▶ **What is being asked**:
Quote all of the data that follows exactly as written, skipping the images.

(Dataset excerpts)
____________
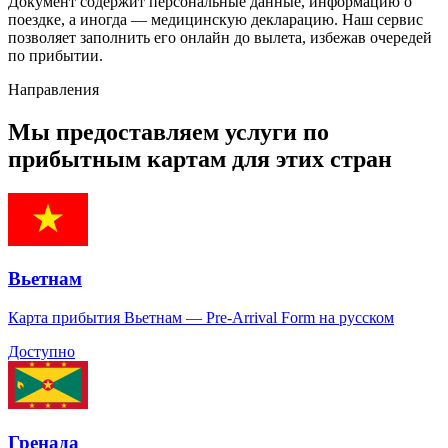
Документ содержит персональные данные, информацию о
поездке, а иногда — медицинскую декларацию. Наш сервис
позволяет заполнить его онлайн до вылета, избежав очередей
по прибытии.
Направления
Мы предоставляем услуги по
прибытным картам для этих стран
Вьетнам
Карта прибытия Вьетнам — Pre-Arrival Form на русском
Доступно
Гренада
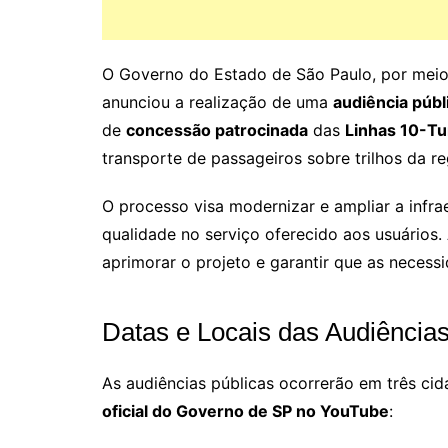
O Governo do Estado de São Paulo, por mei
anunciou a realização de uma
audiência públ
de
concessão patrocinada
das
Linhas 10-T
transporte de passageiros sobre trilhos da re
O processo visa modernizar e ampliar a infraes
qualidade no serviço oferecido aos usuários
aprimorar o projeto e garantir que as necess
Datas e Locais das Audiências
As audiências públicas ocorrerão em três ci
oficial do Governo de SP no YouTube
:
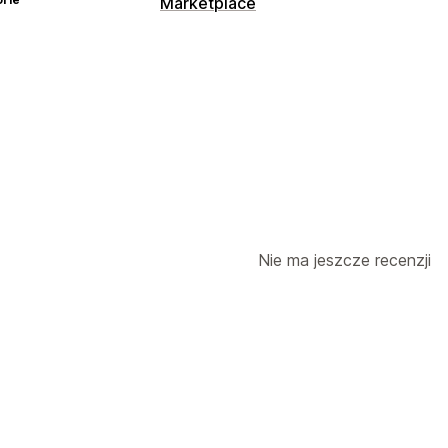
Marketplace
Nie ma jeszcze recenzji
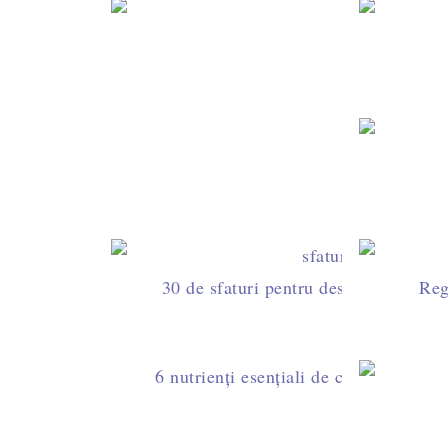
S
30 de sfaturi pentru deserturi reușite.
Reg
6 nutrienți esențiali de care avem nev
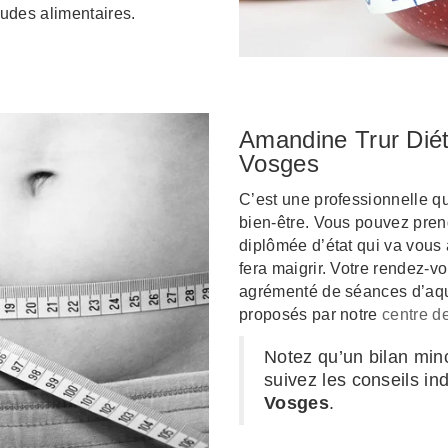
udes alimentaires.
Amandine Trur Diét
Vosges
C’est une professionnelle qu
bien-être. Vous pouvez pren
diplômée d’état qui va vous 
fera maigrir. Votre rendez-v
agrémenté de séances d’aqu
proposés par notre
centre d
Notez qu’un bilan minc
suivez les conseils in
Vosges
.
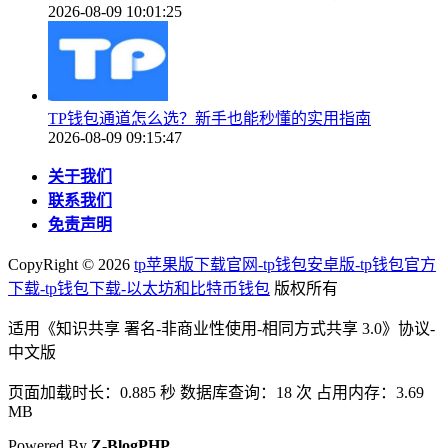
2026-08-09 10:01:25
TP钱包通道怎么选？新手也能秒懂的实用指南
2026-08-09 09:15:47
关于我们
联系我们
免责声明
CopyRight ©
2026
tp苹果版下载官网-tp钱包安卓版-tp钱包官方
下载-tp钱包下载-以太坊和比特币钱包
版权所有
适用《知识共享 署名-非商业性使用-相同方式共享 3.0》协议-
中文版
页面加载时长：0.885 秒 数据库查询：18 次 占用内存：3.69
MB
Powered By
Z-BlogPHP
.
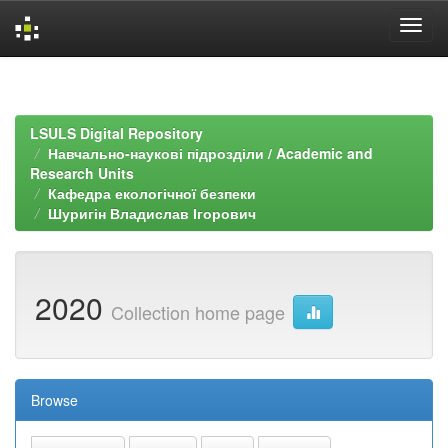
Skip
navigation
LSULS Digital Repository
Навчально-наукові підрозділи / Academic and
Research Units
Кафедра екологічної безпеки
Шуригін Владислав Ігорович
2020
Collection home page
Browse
____________
▶ **Reply to the exercise**:
Документ содержит персональные данные, информацию о
поездке, а иногда — медицинскую декларацию. Наш сервис
позволяет заполнить его онлайн до вылета, избежав очередей
по прибытии.
Направления
Мы предоставляем услуги по
прибытным картам для этих стран
Вьетнам
Карта прибытия Вьетнам — Pre-Arrival Form на русском
Доступно
Гренада
O Governo do Estado de São Paulo, por mei
anunciou a realização de uma
audiência públ
de
concessão patrocinada
das
Linhas 10-T
transporte de passageiros sobre trilhos da re
O processo visa modernizar e ampliar a infraes
qualidade no serviço oferecido aos usuários
aprimorar o projeto e garantir que as necess
Datas e Locais das Audiências
As audiências públicas ocorrerão em três ci
oficial do Governo de SP no YouTube
:
Marketplace
Nie ma jeszcze recenzji
S
30 de sfaturi pentru deserturi reușite.
Reg
6 nutrienți esențiali de care avem nev
udes alimentaires.
Amandine Trur Diét
Vosges
C’est une professionnelle qu
bien-être. Vous pouvez pren
diplômée d’état qui va vous 
fera maigrir. Votre rendez-v
agrémenté de séances d’aqu
proposés par notre
centre d
Notez qu’un bilan minc
suivez les conseils in
Vosges
.
2026-08-09 10:01:25
TP钱包通道怎么选？新手也能秒懂的实用指南
2026-08-09 09:15:47
关于我们
联系我们
免责声明
CopyRight ©
2026
tp苹果版下载官网-tp钱包安卓版-tp钱包官方
下载-tp钱包下载-以太坊和比特币钱包
版权所有
适用《知识共享 署名-非商业性使用-相同方式共享 3.0》协议-
中文版
页面加载时长：0.885 秒 数据库查询：18 次 占用内存：3.69
MB
Powered By
Z-BlogPHP
.
Skip
navigation
LSULS Digital Repository
Навчально-наукові підрозділи / Academic and
Research Units
Кафедра екологічної безпеки
Шуригін Владислав Ігорович
2020
Collection home page
Browse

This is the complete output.